Recurso de Wilton Edgar Acosta é rejeitado em Campo Grande, e sentença por improbidade administrativa segue valendo, com multa e suspensão dos direitos políticos.
A Justiça de Mato Grosso do Sul manteve a condenação do ex-secretário municipal da Juventude de Campo Grande, Wilton Edgar Sá e Silva Acosta, por improbidade administrativa ligada à contratação de funcionária fantasma na Sejuv durante a gestão do ex-prefeito Alcides Bernal. Em decisão publicada nesta segunda-feira, 30 de março de 2026, o juiz Ariovaldo Nantes Corrêa rejeitou o recurso apresentado pela defesa e entendeu que não havia vício na sentença proferida em setembro de 2025.
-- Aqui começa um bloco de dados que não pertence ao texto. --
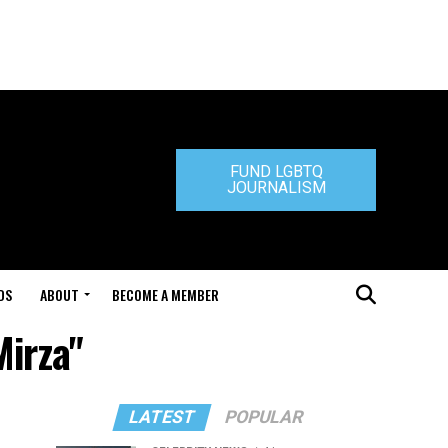
FUND LGBTQ
JOURNALISM
DS
ABOUT
BECOME A MEMBER
Mirza"
LATEST
POPULAR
A condenação original reconheceu irregularidades na contratação da enteada de Acosta, que, segundo a apuração, recebeu salário por meio de convênios com a Omep e a Seleta sem comprovação de trabalho efetivo no período analisado. A sentença também atingiu a enteada, com imposição de multa, enquanto o ex-secretário teve ainda os direitos políticos suspensos por quatro anos.
Ao analisar os embargos, o magistrado concluiu que os réus tentavam apenas rediscutir o mérito da decisão anterior, sem apontar contradição, omissão ou obscuridade que justificasse a modificação do julgado. Por isso, manteve intacta a condenação já imposta no ano passado.
O caso teve origem em investigação aberta após denúncia sobre a existência de terceirizados que não exerciam, de fato, funções na Secretaria Municipal de Juventude. As apurações apontaram que a enteada do então secretário foi mantida na estrutura da pasta mesmo sem atuação regular comprovada, enquanto estudava Nutrição na Universidade Federal da Grande Dourados.
Na sentença de 2025, o juiz entendeu que as provas foram suficientes para demonstrar a improbidade apenas em relação à contratação da enteada. Já no caso do amigo e suposto sócio citado na ação, a Justiça concluiu que não houve elementos bastantes para comprovar ausência de prestação de serviço, afastando a condenação por esse ponto específico.
Com a nova decisão, Wilton Acosta continua condenado ao pagamento de R$ 25 mil, valor também imposto à enteada, com correção monetária, além da sanção política já definida. O desfecho reforça o entendimento da Justiça de que a manutenção de servidor sem atividade comprovada, especialmente em contexto de vínculo familiar com o gestor, configura lesão ao erário e afronta à administração pública.